OPEC+ Agrees
Small Oil Production Cut
OPEC and its allies led by Russia on Monday,
5 Sept. 2022 agreed a small oil production cut to bolster prices that have slid
on fears of an economic slowdown.
The oil producers will cut output by 100,000 barrels per
day (bpd), amounting to only 0.1% of global demand, for October. They also
agreed that OPEC's leader Saudi Arabia could call an extraordinary meeting
anytime if volatility persists.
The decision essentially maintains the status quo as OPEC
has been observing wild fluctuations in oil prices.
"OPEC+ is wary of protracted price volatility
generated by weak macro sentiment, thin liquidity and renewed China lockdowns,
as well as uncertainty over a potential U.S.–Iran deal and efforts to create a
Russian oil price cap," said Matthew Holland at Energy Aspects.

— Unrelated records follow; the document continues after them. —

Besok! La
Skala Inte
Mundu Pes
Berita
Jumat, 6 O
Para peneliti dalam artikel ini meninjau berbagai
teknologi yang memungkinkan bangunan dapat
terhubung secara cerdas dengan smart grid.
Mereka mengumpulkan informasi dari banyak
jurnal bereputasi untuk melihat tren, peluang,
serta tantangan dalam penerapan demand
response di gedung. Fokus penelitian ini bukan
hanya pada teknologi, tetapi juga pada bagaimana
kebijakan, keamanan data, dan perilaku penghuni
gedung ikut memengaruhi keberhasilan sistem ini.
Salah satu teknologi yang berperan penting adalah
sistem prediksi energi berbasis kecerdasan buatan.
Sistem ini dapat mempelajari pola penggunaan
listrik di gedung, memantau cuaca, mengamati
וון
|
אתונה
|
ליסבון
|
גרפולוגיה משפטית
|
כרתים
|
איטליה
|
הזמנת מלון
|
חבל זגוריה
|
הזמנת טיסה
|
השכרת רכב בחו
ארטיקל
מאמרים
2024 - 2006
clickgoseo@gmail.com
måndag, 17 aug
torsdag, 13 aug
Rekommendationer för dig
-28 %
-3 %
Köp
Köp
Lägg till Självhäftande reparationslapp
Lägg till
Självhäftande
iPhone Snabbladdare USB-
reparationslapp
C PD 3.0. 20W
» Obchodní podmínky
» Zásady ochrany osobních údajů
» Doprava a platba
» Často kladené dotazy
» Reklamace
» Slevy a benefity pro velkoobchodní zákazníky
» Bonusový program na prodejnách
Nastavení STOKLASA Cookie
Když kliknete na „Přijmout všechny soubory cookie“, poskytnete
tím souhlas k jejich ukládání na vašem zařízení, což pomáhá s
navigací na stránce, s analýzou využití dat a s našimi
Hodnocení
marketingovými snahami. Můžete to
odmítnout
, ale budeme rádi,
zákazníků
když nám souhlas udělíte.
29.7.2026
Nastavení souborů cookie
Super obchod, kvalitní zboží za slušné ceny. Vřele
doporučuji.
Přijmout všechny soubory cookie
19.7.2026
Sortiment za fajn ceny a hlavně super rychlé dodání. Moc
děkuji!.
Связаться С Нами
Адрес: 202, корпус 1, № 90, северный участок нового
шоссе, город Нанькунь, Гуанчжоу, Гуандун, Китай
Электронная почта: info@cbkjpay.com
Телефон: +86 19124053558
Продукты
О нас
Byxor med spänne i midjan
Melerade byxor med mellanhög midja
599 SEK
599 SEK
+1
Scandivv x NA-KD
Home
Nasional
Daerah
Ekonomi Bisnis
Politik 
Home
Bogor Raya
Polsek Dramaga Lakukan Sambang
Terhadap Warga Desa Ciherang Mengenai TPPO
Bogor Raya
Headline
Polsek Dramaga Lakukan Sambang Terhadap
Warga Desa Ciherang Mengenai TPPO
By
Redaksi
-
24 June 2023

Top OPEC producer Saudi Arabia last month flagged the
possibility of output cuts to address what it sees as exaggerated oil price
movements.
Benchmark Brent crude oil has dropped to about $95 a
barrel from $120 in June on fears of an economic slowdown and recession in the
West.
Russia's Deputy Prime Minister Alexander Novak said on
Monday the OPEC+ oil output cut was merely a reflection of expectations of a
weaker global economic growth.
Oil prices have been also dragged down by a potential
supply boost from Iranian crude returning to the market if Tehran is able to
revive its 2015 nuclear deal with global powers.
"The political angle, it seems, is a Saudi message
to the U.S. about the revival of the Iranian nuclear agreement ... It is hard
to interpret the decision as anything but price supportive," said Tamas Varga of oil broker PVM.
Iran is expected to add 1 million bpd to supply, or 1% of
global demand, if sanctions are eased, though the prospects for a nuclear deal
looked less clear on Friday.
The White House said on Monday U.S. President Joe Biden
was committed to take all steps necessary to shore up energy supplies and lower
prices.
"The cut suggests that there is a desire to defend
oil prices to stay above the level of $90 per barrel," said Giovanni Staunovo at UBS.
Raad AlKadiri at Eurasia Group
said: "It is a signal of intent ... The decision to cut reinforces that
'do not take us for granted' message without doing anything drastic."
Signals from the physical market, however, suggest supply
remains tight and many OPEC states are producing below targets while fresh
Western sanctions are threatening Russian exports.
Russia has said it will stop supplying oil to countries
that support the idea of capping the price of Russian energy supplies over its
military conflict in Ukraine.
Russia's gas deliveries in Europe, meanwhile, have been
cut further, which is likely to spark more price spikes.